Filed under: Tours — Mr Windle @ 05:45

Last Monday the 17th I had the opportunity to take a private tour of Nintendo’s Redmond headquarters. The tour was facilitated by Jeffrey Kalles (aka The Nintendo Guy at PAX) who is the Associate Producer for Nintendo of America.

Nintendo had a much smaller area then I was exspecting. Of course my only other corporate tour has been of Microsoft. Needless to say Microsoft’s headquarters are much like their operating system, ridiculously bloated and large. As far as I could tell Nintendo consisted of only two buildings which were connected by a nifty suspended walkway.

Our tour guide Jeff seemed very much out of place for a guy holding such a high corporate title as Associate Producer. His personality type fit that more of a geeky IT gamer then a corporate hardass. During the tour he told us that after 11 years with Nintendo he was leaving soon for a much smaller company. I think this would probably be a good thing as it seems like he needs to get out of the office a little more.

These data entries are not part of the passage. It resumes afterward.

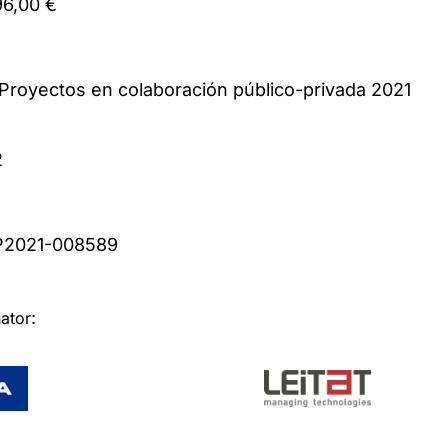
96,00 €
: Proyectos en colaboración público-privada 2
2
er: CPP2021-008589
:
or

The highlights of the tour included an awesome glass case display of Nintendo game systems, a demo showroom floor to help vendors showcase Nintendo products, and of course last but not least the Nintendo employee store. There were a couple things that bothered me durning the tour. One was the pictures of land that Nintendo owned. In the Windleverse ownership is not a well understood concept anyway but why we allow corporate entities that could possibly live forever to own something as valuable as land is beond me. Not that I’m naive enough to think that this sort of thing doesn’t go on all the time, it’s just something that bothers me. The other thing that bothered me was the secrecy surrounding everything there. It’s one thing to protect yourself from piracy by implementing some simple security measures but it’s quite another to hide information. The leaking of information is only going to lead to hype about the product thus improving sales when it is finally released.

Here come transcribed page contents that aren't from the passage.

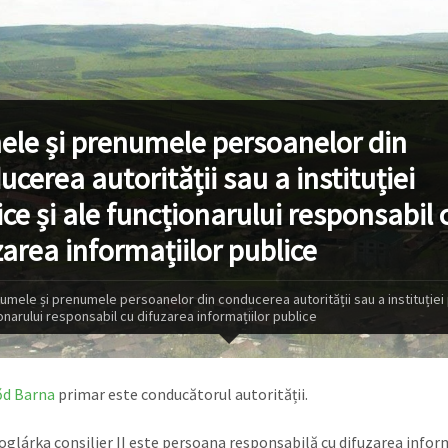
le și prenumele persoanelor din
cerea autorității sau a instituției
ice și ale funcționarului responsabil 
zarea informațiilor publice
umele și prenumele persoanelor din conducerea autorității sau a instituției 
onarului responsabil cu difuzarea informațiilor publice
őd Barna
primar este conducătorul autorității.
oglárka consilier II este persoana responsabilă cu difuzarea inform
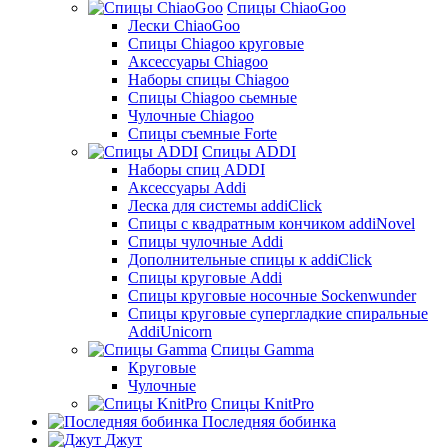
Спицы ChiaoGoo
Лески ChiaoGoo
Cпицы Сhiagoo круговые
Аксессуары Chiagoo
Наборы спицы Chiagoo
Спицы Chiagoo сьемные
Чулочные Chiagoo
Спицы съемные Forte
Спицы ADDI
Наборы спиц ADDI
Аксессуары Addi
Леска для системы addiClick
Спицы с квадратным кончиком addiNovel
Спицы чулочные Addi
Дополнительные спицы к addiClick
Спицы круговые Addi
Спицы круговые носочные Sockenwunder
Спицы круговые супергладкие спиральные
AddiUnicorn
Спицы Gamma
Круговые
Чулочные
Спицы KnitPro
Последняя бобинка
Джут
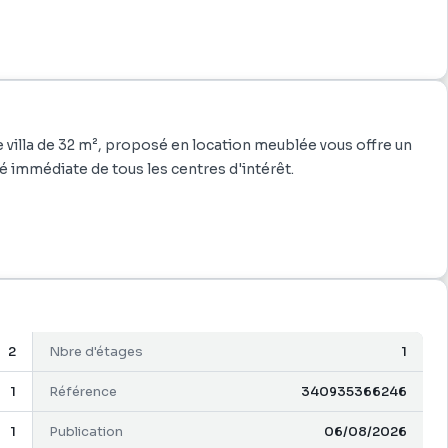
 villa de 32 m², proposé en location meublée vous offre un
é immédiate de tous les centres d'intérêt.
rd et canapé clic clac
2
Nbre d'étages
1
 un environnement pratique et accessible.
1
Référence
340935366246
1
Publication
06/08/2026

For those of you interested I did ask Jeff a little about the Nintendo Revolution which I will provide commentary on in episode 10 of n37radio’s the hardware show.

2005-10-12

Lossy Codecs are Destroying The World’s Media.

Filed under: Codecs — Mr Windle @ 03:48

In the windleverse we have done away with lossy codes for the most part. People have realized that more then enough loss takes place when capturing analog signals in a digital form that loosing even more from the file format is not desirable. The people of earth have not yet come to grips with their choices.

In the windleverse we not only have a high speed global wireless network but a massive decentralized storage system. All content is stored in a lossless format which everyone can have access to. Some high resolution video is still streamed in a lossy format to conserve bandwidth but all audio and still picture formats are streamed in lossless. No digital media is ever archived in a lossy format.

The amount of lossy media that is consumed in the real world disturbs and worries me. We are slowly locking ourselfs into media formats that are quickly outdated even if people like to pretend they are not. The MP3 format is a perfect example of an outdated codec still in strong use today.

Lossless codecs are different in that nothing is thrown away. When a new lossless codec comes out you can always decompress and recompress with the new codec without any loss to your orginal file. Once compressed with a lossy codec you are forever doomed to that format.

So please stop using lossy formats for archiving and stop buying lossy media. You are only dooming yourselfs.

2005-10-05

Nintendo Gameboy Micro

Filed under: Hardware — Mr Windle @ 07:03

I am now the proud owner of a gameboy micro (the black model of course). In the windleverse we test all products using the smash head model. In such each product is repetitively smashed into a human skull until either the product or the skull break. If the skull breaks first the product is considered to have passed the smash head test and is worthy of future use. The gameboy micro comes very close to passing these standards.